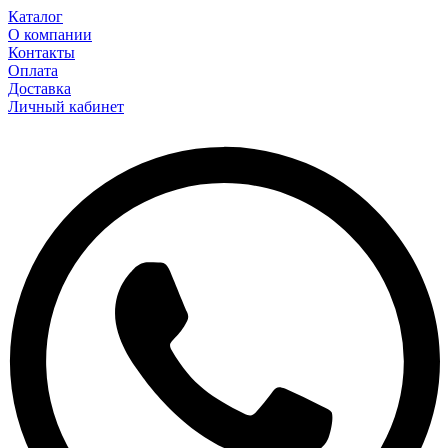
Каталог
О компании
Контакты
Оплата
Доставка
Личный кабинет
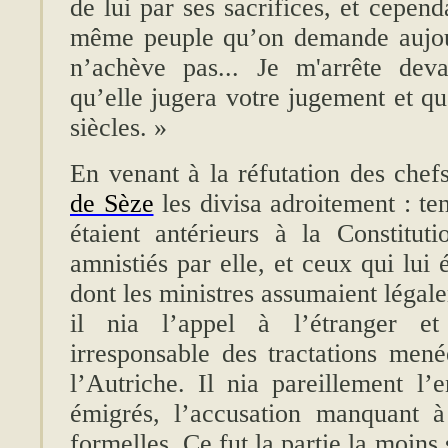
de lui par ses sacrifices, et cepen
même peuple qu’on demande aujour
n’achève pas... Je m'arrête deva
qu’elle jugera votre jugement et qu
siècles. »
En venant à la réfutation des chef
de Sèze
les divisa adroitement : te
étaient antérieurs à la Constitut
amnistiés par elle, et ceux qui lui 
dont les ministres assumaient légale
il nia l’appel à l’étranger e
irresponsable des tractations mené
l’Autriche. Il nia pareillement l’
émigrés, l’accusation manquant à
formelles. Ce fut la partie la moins 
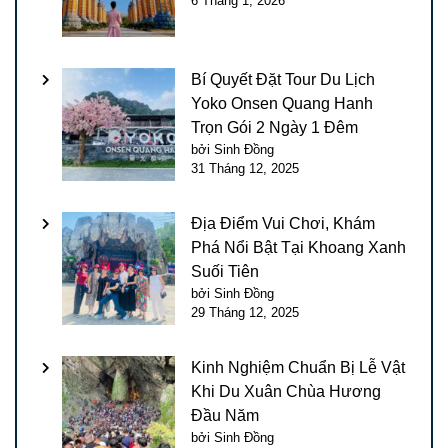
6 Tháng 1, 2026
Bí Quyết Đặt Tour Du Lịch
Yoko Onsen Quang Hanh
Trọn Gói 2 Ngày 1 Đêm
bởi Sinh Đồng
31 Tháng 12, 2025
Địa Điểm Vui Chơi, Khám
Phá Nổi Bật Tại Khoang Xanh
Suối Tiên
bởi Sinh Đồng
29 Tháng 12, 2025
Kinh Nghiệm Chuẩn Bị Lễ Vật
Khi Du Xuân Chùa Hương
Đầu Năm
bởi Sinh Đồng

TASK BRIEF
Write out the listing above exactly, images omitted.

RESULT BELOW
Каталог
О компании
Контакты
Оплата
Доставка
Личный кабинет
de lui par ses sacrifices, et cepen
même peuple qu’on demande aujour
n’achève pas... Je m'arrête deva
qu’elle jugera votre jugement et qu
siècles. »
En venant à la réfutation des chef
de Sèze
les divisa adroitement : te
étaient antérieurs à la Constitut
amnistiés par elle, et ceux qui lui 
dont les ministres assumaient légale
il nia l’appel à l’étranger e
irresponsable des tractations mené
l’Autriche. Il nia pareillement l’
émigrés, l’accusation manquant à
formelles. Ce fut la partie la moins 
6 Tháng 1, 2026
Bí Quyết Đặt Tour Du Lịch
Yoko Onsen Quang Hanh
Trọn Gói 2 Ngày 1 Đêm
bởi Sinh Đồng
31 Tháng 12, 2025
Địa Điểm Vui Chơi, Khám
Phá Nổi Bật Tại Khoang Xanh
Suối Tiên
bởi Sinh Đồng
29 Tháng 12, 2025
Kinh Nghiệm Chuẩn Bị Lễ Vật
Khi Du Xuân Chùa Hương
Đầu Năm
bởi Sinh Đồng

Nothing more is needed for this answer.